◆ **INSTRUÇÕES DO EXERCÍCIO**
Dê continuidade ao texto sobre a entrega da vida a Deus, começando logo após a última frase apresentada.

◆ **TEXTO DE ORIGEM**
==============================

O Senhor deseja sacrifícios vivos (Rom. 12:1). Nosso Deus não tem interesse em doações posteriores à morte, como os que doam o próprio corpo à ciência médica. O Senhor não é ave de rapina para que Lhe entreguemos carcaças. Ele não está procurando homens e mulheres que Lhe dêem escassas noites, alguns finais de semana ou alguns dos anos alquebrados de uma aposentadoria.

Nada menos que submissão incondicional poderia ser uma adequada resposta ao sacrifício de Jesus no Calvário. Tão admirável e divino amor jamais poderia satisfazer-se com menos que o nosso tempo, nossos talentos, nossos bens e todo o nosso ser. Quando homens entregam o coração a Deus e a vida a Seu serviço, eles avançam mais rapidamente do que os que vivem para a ambição egoísta.

Negar simplesmente o próprio eu, sem seguir o restante das instruções do Mestre, daria origem a uma vida negativa e infrutífera. Por isso, Ele disse: “tome a sua cruz e siga-Me.”

==============================

[Entradas extraídas de uma coleção]
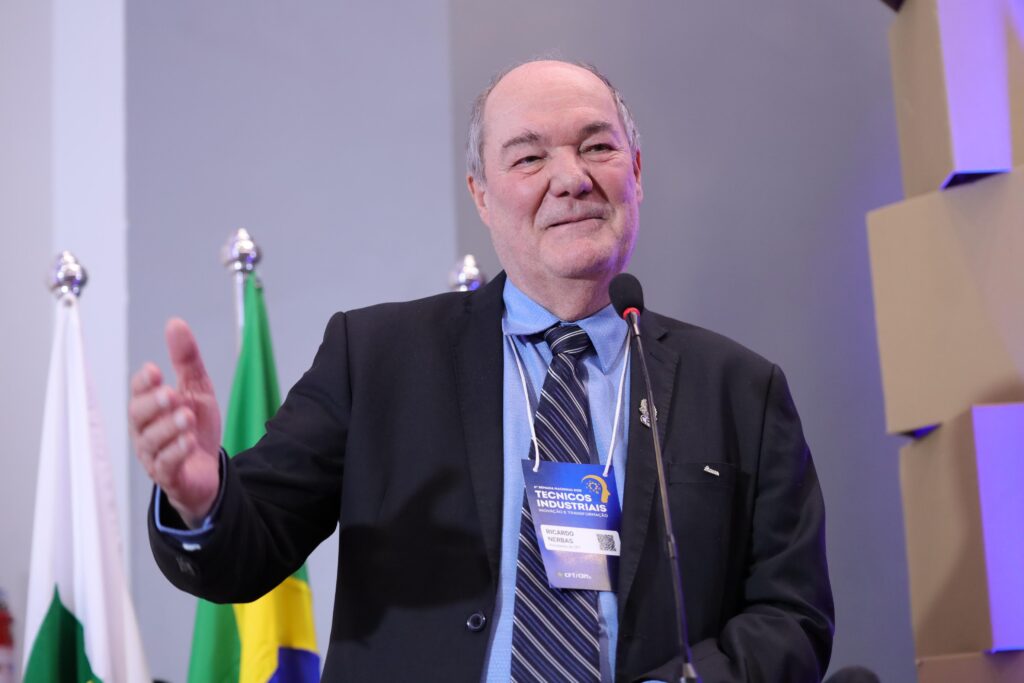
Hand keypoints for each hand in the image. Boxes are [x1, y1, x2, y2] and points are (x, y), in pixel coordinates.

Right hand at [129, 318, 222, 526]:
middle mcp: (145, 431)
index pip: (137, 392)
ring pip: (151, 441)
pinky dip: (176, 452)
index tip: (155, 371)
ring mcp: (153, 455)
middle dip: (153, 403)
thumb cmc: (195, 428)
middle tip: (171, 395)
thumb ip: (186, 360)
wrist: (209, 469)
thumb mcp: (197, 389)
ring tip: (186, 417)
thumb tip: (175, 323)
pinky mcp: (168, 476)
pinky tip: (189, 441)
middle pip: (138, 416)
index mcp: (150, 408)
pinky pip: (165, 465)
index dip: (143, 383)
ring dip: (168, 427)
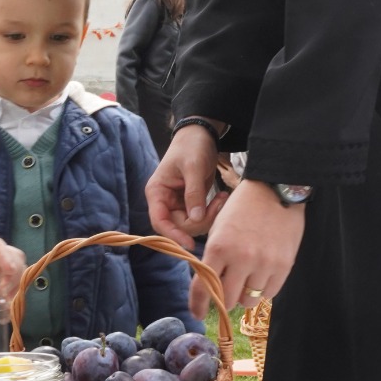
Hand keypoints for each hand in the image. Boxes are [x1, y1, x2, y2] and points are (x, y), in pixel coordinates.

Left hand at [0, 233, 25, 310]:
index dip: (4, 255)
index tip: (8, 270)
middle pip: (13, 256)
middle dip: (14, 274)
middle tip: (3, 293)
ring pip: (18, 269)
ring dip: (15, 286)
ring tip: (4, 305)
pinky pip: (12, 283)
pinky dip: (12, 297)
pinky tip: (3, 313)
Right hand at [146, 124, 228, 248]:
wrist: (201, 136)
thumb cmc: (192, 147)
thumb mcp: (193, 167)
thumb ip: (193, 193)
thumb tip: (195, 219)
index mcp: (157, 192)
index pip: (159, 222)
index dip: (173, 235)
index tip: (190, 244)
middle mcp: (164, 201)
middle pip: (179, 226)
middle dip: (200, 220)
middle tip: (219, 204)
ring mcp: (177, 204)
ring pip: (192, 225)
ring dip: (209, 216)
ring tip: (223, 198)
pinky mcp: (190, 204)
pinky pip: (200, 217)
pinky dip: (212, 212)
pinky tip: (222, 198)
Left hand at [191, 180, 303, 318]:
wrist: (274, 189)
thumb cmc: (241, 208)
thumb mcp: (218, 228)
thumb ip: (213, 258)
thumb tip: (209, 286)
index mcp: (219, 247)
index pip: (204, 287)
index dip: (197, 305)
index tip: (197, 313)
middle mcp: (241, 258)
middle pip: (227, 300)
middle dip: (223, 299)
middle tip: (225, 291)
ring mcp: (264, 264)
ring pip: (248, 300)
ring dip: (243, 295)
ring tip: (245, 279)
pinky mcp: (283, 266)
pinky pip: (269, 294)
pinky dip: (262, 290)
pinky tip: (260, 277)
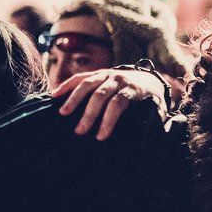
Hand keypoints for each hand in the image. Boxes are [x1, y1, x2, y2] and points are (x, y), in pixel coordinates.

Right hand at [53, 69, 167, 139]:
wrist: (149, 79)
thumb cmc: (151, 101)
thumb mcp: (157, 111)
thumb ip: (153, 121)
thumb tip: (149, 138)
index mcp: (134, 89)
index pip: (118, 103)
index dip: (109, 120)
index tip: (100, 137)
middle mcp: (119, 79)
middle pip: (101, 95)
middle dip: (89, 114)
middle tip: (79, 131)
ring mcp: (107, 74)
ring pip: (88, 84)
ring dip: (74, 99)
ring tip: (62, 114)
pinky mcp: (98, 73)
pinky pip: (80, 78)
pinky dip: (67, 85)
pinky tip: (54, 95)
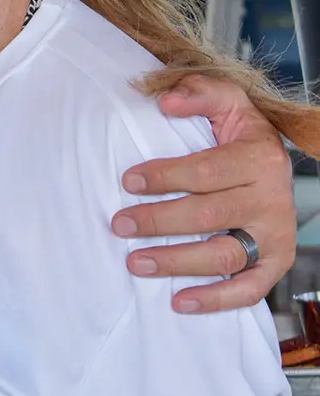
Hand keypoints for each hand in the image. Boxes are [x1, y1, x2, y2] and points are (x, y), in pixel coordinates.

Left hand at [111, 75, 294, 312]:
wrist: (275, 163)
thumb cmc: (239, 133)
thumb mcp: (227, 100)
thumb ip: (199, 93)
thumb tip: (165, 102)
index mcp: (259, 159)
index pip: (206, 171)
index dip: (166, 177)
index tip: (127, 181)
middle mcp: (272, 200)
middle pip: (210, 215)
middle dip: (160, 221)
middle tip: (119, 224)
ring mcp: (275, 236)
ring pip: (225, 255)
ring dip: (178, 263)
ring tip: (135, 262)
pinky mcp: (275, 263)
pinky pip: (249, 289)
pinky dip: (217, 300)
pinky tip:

==============================

◆ **RESPOSTA ESCRITA**
Prévia da condecoração

As medalhas que mais honra conferem têm a forma de ‘uma cruz. Aqui no Brasil, temos a Ordem do Cruzeiro do Sul. No serviço militar americano, a medalha de distinção apresenta uma águia, um rolo com a inscrição e uma cruz. A França tem a cruz de guerra; e a Alemanha, a cruz de ferro. O heroísmo é exaltado e condecorado quase sempre com uma cruz. A maior organização humanitária do mundo colocou uma cruz vermelha em sua bandeira mundial. Trata-se da Cruz Vermelha Internacional.

A renúncia nos prepara para a condecoração divina. Devemos tomar a cruz e seguir o Mestre. Ele também foi condecorado. Os seres por Ele criados deram-Lhe uma cruz como condecoração. Foi uma cruz extremamente pesada, porque nela estavam depositados os pecados de toda a humanidade. A cruz foi tão pesada que o condecorado Cordeiro de Deus sucumbiu ao seu peso.

Pouco depois da morte de Filipe Brooks, seu irmão mais velho disse ao Dr. McVicker:

“Filipe poderia ter-se cuidado, e haveria, por certo, prolongado a vida. Outros trabalham, porém Felipe se dava aos que os buscavam.”

A resposta do Dr. McVicker foi impressionante:

“Efetivamente, Filipe poderia haver-se cuidado; mas se o tivesse feito não teria sido Filipe Brooks.”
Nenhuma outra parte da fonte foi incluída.